It’s the tough Marine whose picture stares, pipe clenched in his teeth, from the cover of his 1980 memoir of combat, Goodbye Darkness. After he died I found a carrousel of slides a series of outtakes from that photo shoot. It was creepy. He mugs for the camera, donning mask after mask, a range from comic to serious. What stuck with me was the one of him grinning, saturnine, all powerful. But not one of them was really him.

When the mother of my best friend from childhood died, a woman who was dear to everyone in my family, my father delivered the eulogy. He was overcome by tears and could barely finish speaking. I was already close to tears myself, yet sad as the occasion was felt hope surge in me. I had never seen my father cry.

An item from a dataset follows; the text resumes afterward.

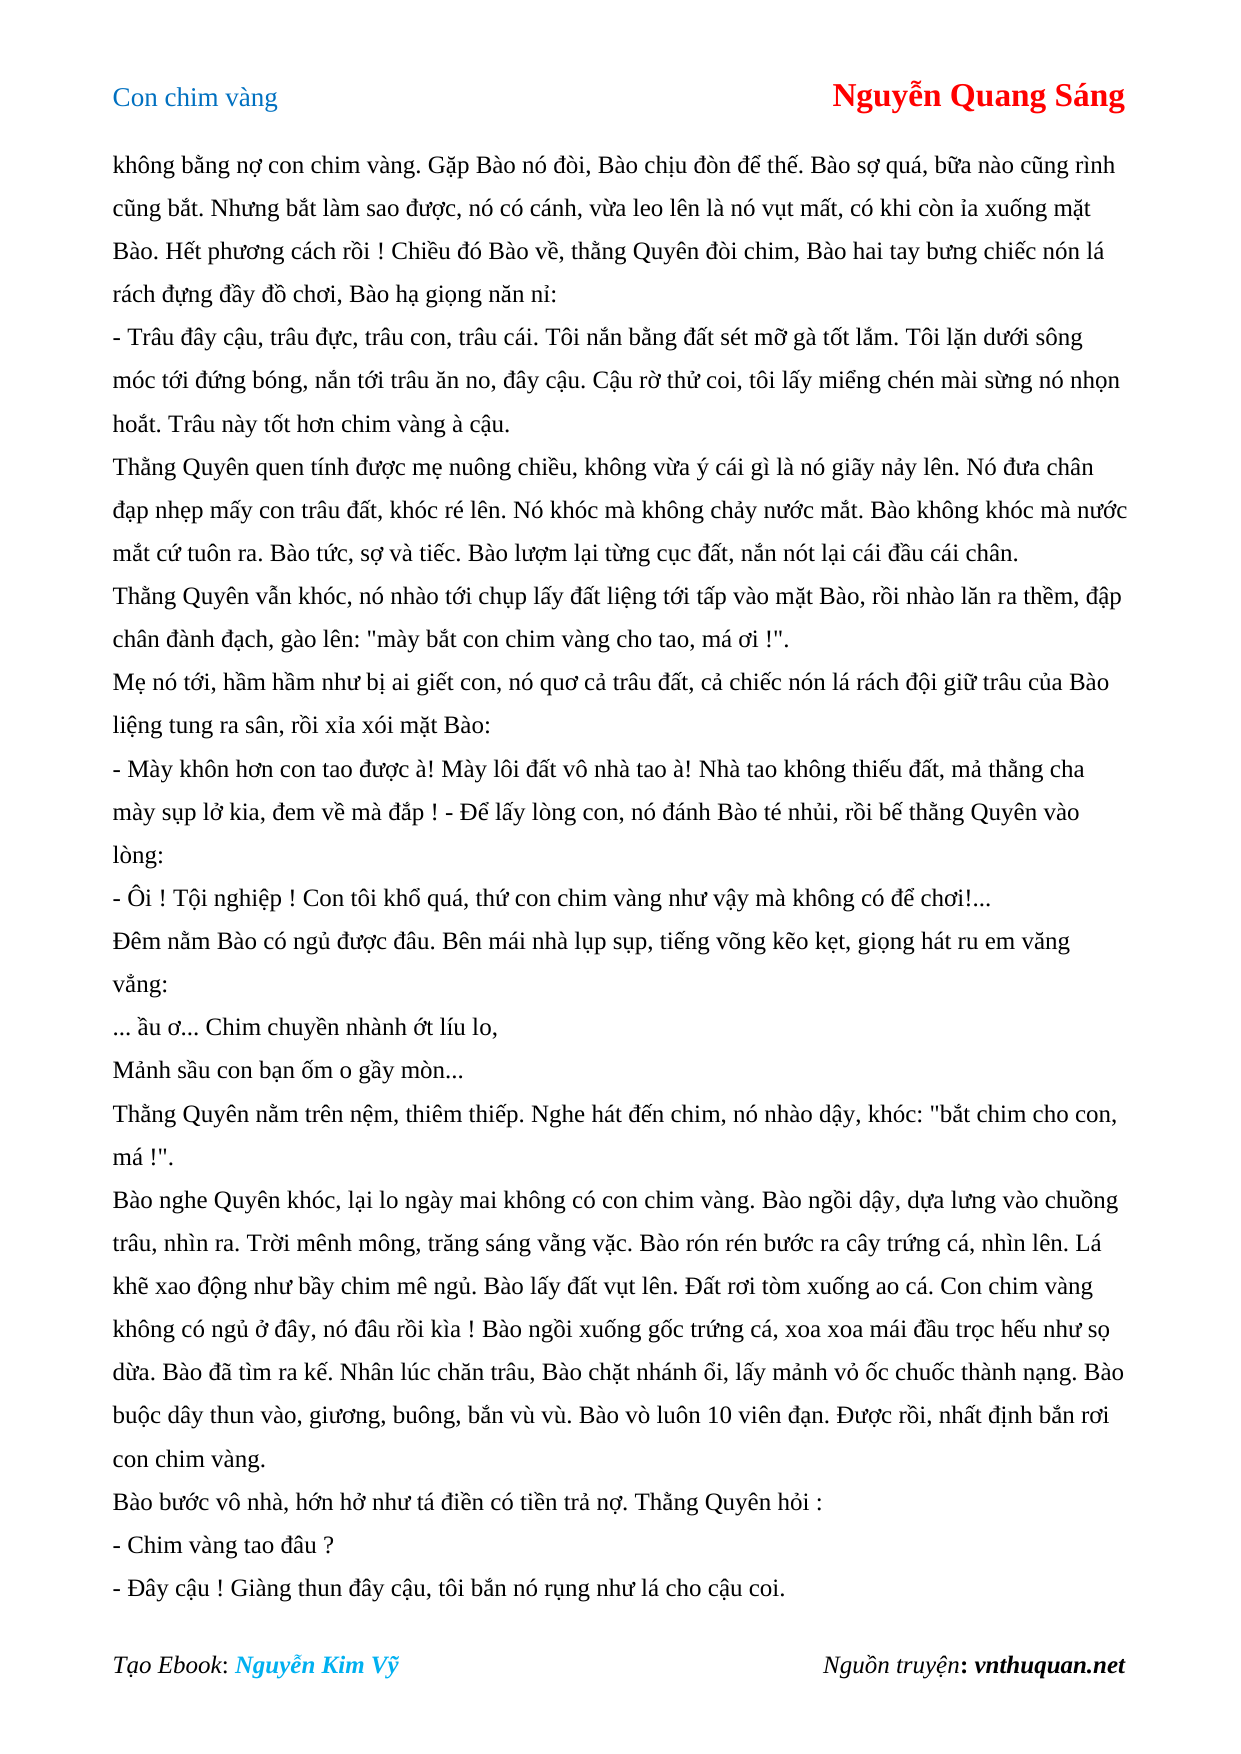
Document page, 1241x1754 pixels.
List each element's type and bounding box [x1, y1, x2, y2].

text [112, 150, 1128, 1602]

Maybe the real person was appearing.  But in the car after the funeral he said, “I disgraced myself.”

He was a frail boy, terrible at the sports required to be a member of the tribe of boys.  His father beat him, demanding, “Don’t cry.”  The jeers of his peers and blows of his father rained down on a person of extraordinary sensitivity. That sensitivity would later prove a valuable asset to the writer he became. But as a youth he could only cover it in thick armor. That armor served him well in literal combat. It also encased his heart so that he couldn’t feel fear or loneliness.

What he felt instead were the highs and low of the vacillations of his self esteem. He’d always suffered those mood swings, but fame and chemicals turned them into a giant roller coaster.  He was either on top of the world or at the bottom of the deepest pit, never in between.

I spoke with one of his few surviving Marine buddies, who offered the simple wisdom, “Your father was just a man. A good man, but just a man.”

And there’s the real person that I could never see, that he could never see. Just a man.